These are pretty strong criteria to fulfill, particularly number 3 and 4. The Encyclopedia doesn't have any systematic evidence how often all these are fulfilled, in other words we don't know what the prevalence in the population would be. There has been one scale proposed by Graham et al. (1995) for measuring a more gradual version of the syndrome, but I haven't found other papers using it.

As for the usual reasons why the victims remains in an abusive relationship, they usually see (or hope for) some redeeming quality in their abuser:

a considerable number of women felt their abusive male partners still possessed some good qualities: More than half (54 percent) saw their partners as highly dependable, while one in five (21 percent) felt the men in their lives possessed significant positive traits (i.e., being affectionate).

What you are proposing is a bit different than Stockholm syndrome.

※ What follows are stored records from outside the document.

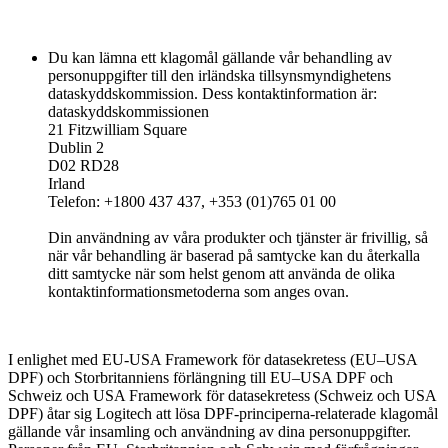
Du kan lämna ett klagomål gällande vår behandling av
personuppgifter till den irländska tillsynsmyndighetens
dataskyddskommission. Dess kontaktinformation är:
dataskyddskommissionen
21 Fitzwilliam Square
Dublin 2
D02 RD28
Irland
Telefon: +1800 437 437, +353 (01)765 01 00
Din användning av våra produkter och tjänster är frivillig, så
när vår behandling är baserad på samtycke kan du återkalla
ditt samtycke när som helst genom att använda de olika
kontaktinformationsmetoderna som anges ovan.
I enlighet med EU-USA Framework för datasekretess (EU–USA
DPF) och Storbritanniens förlängning till EU–USA DPF och
Schweiz och USA Framework för datasekretess (Schweiz och USA
DPF) åtar sig Logitech att lösa DPF-principerna-relaterade klagomål
gällande vår insamling och användning av dina personuppgifter.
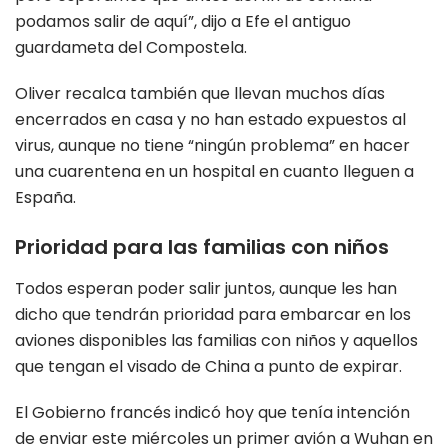
podamos salir de aquí”, dijo a Efe el antiguo
guardameta del Compostela.
Oliver recalca también que llevan muchos días
encerrados en casa y no han estado expuestos al
virus, aunque no tiene “ningún problema” en hacer
una cuarentena en un hospital en cuanto lleguen a
España.
Prioridad para las familias con niños
Todos esperan poder salir juntos, aunque les han
dicho que tendrán prioridad para embarcar en los
aviones disponibles las familias con niños y aquellos
que tengan el visado de China a punto de expirar.
El Gobierno francés indicó hoy que tenía intención
de enviar este miércoles un primer avión a Wuhan en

When you say that

a small portion of the population that struggles to open up to and connect with potential partners tends to form bonds with abusers

you're basically proposing is that some victims have a propensity (perhaps a personality trait) for abusive partners. I'm not sure if that's the case; surely some women have submissive or masochistic BDSM fantasies, even rape fantasies, but to argue that they could only bond with abusive partners seems extreme to me, even a form of blaming the victim. I haven't seen this trait-lie preference for abusive partners discussed in literature. As cited in the Encyclopedia Graham in a 1994 book (Loving to Survive: Sexual Terror, Men’s Violence, and Women’s Psychology) did propose that victims may develop "borderline-like" personality characteristics and behaviors... but again he says develop, not have them beforehand.

There is however one recent (2008) paper that does discuss the personality of the victims:

Women victims of IPV [Intimate Partner Violence] had higher scores than controls in schizoid, avoidant, self-defeating personality scales, as well as in the three pathological personality scales (schizotypal, borderline and paranoid). Both physical and psychological IPV were strongly associated with personality disorder symptomatology, regardless of the effects of childhood abuse.

This is after the fact though. A longitudinal study would be able to establish correlates before the IPV, but I'm not aware of such a study.